Le combat quotidien de Christophe et Gilles, «SDF»

Christophe, 48 ans est parisien, Gilles, 44 ans, normand. Tous deux sont à la rue depuis quatre mois. Il y encore quelques mois Christophe était dessinateur dans le bâtiment, Gilles travaillait chez un concessionnaire automobile.
Au 30 septembre, on comptait 108 417 places d’hébergement dont 33 094 destinées aux seuls demandeurs d’asile.

Tous deux, à la rue depuis quatre mois, sont des néophytes de la galère, mais ils commencent à bien en connaître les ficelles.

« Le binôme » comme ils s’appellent, s’est formé il y a un mois devant la petite entrée de l’église Saint-Eustache. Gilles, qui a débarqué de Cherbourg après la perte de son emploi de cariste (1300 euros net), y avait élu domicile. «Christophe est passé par-là, on s’est mis à parler des choses de la rue», résume Gilles. Depuis, ils font la paire contre les adversités du quotidien.
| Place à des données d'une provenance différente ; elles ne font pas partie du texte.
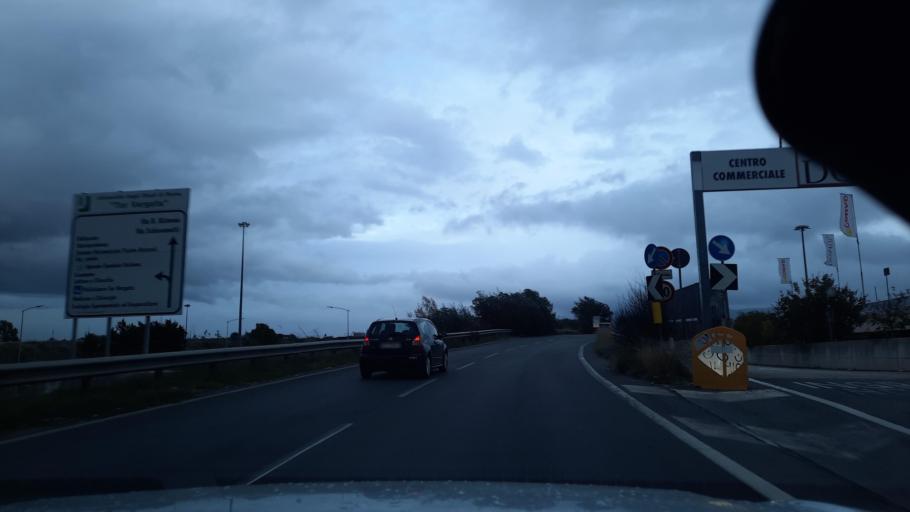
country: IT
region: Latium
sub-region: Citta metropolitana di Roma Capitale
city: Ciampino
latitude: 41.8485
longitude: 12.6090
Le froid ? «Ça fait partie du stage SDF. Jusqu’à présent, c’était trop facile. » déclare avec humour Cristophe. «Jusqu’à ces derniers jours, le froid n’était pas le plus gros souci» », affirme Gilles. Rien en tout cas à côté de la peur de l’agression ou du vol. Dès le redoux, ils ont l’intention de retourner à leur bivouac de carton. Températures négatives ou pas, le rythme de leur journée n’a pas vraiment changé et leur objectif est toujours le même : «Rester actif pour ne pas avoir le moral dans les chaussettes.»